Ways of integrating care highlighted
Ways of integrating health and social care for the benefit of dementia patients were highlighted at a conference.
Ways of integrating health and social care for the benefit of patients who have dementia were highlighted at a conference
The Alzheimer’s Society Annual Conference 2017 heard from experts in bringing together the NHS and community care services.
Under the spotlight was the Greater Manchester Health and Social Care Partnership, which is in charge of a £6 billion health and social care budget under its devolved powers.
Former health minister Hazel Blears, who is a trustee of the society, spoke at the session.
She told of how her own experience with her mother, who had dementia, inspired her to use her ‘political influence’ to lobby for the Salford’s £50 million integrated health and social care budget.

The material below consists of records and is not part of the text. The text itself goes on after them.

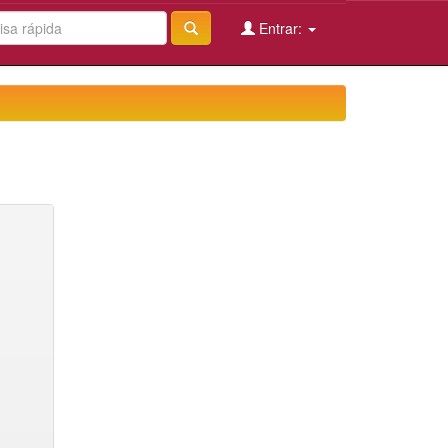
Entrar:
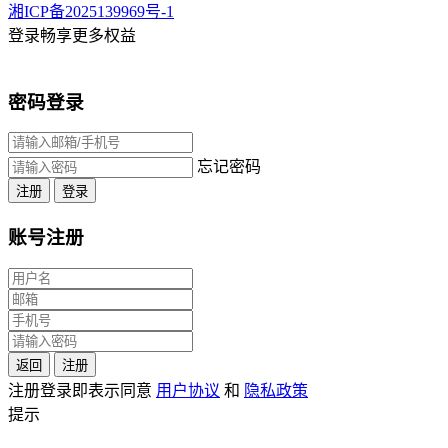
湘ICP备2025139969号-1
登录畅享更多权益
密码登录
忘记密码
注册
登录
账号注册
返回
注册
注册登录即表示同意
用户协议
和
隐私政策
提示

Her mother, who at the time was otherwise healthy, had to go into a care home because her father, who was her main carer, endured a long wait for back treatment. As a result, her mother lost 9lbs in weight and was admitted to the ED for dehydration. She said no one knew her father was the main carer and the impact it would have.
Ms Blears said the home is now shut down but added: ‘We lost probably a year or 18 months of my mum’s life that she would have had.’
Jeanette Leach, integrated neighbourhood manager for Tameside and Glossop Integrated Care NHS Foundation Trust, was also a speaker at the event.
She told how Rochdale Infirmary’s Oasis Unit had reduced length of stays from the average of 13.25 days to 7.5.
The Oasis Unit introduced RemPods, originally an idea on BBC’s Dragon’s Den, which are pop-up canvases with themes including a pub and a ballroom. The idea is to make patients with dementia feel comfortable, boost conversation and allow them to reminisce.
Outside of Manchester, Care Home Vanguard Sutton programme director Viccie Nelson spoke of how the introduction of a simple ‘red bag’ can also reduce length of stay and ensure patients get the care they need.
The bag contains all the vital information about a patient’s health such as any existing conditions and current health concerns and medication, and their personal belongings. It also states that they are a care home resident to potentially allow earlier discharge from hospital.
Ms Nelson said the bag, which goes with on hospital stays or in ambulances, tells staff ‘what is different about them’.
‘We have helped to reduce unnecessary hospital stays,’ said Ms Nelson.
'Public health problem'
Speaking to the conference as a whole, NHS England chair Sir Malcolm Grant said the country was watching what was happening at a city-level in Manchester. He said sustainability and transformation programmes were bringing integration in elsewhere.
He said dementia was a public health problem, but also a ‘social phenomenon’ because of its impact on families, carers and wider society.
‘Dementia is a public health problem. It’s a problem where we need to be focused much more on early diagnosis, prevention and enabling people to live well with dementia,’ he said.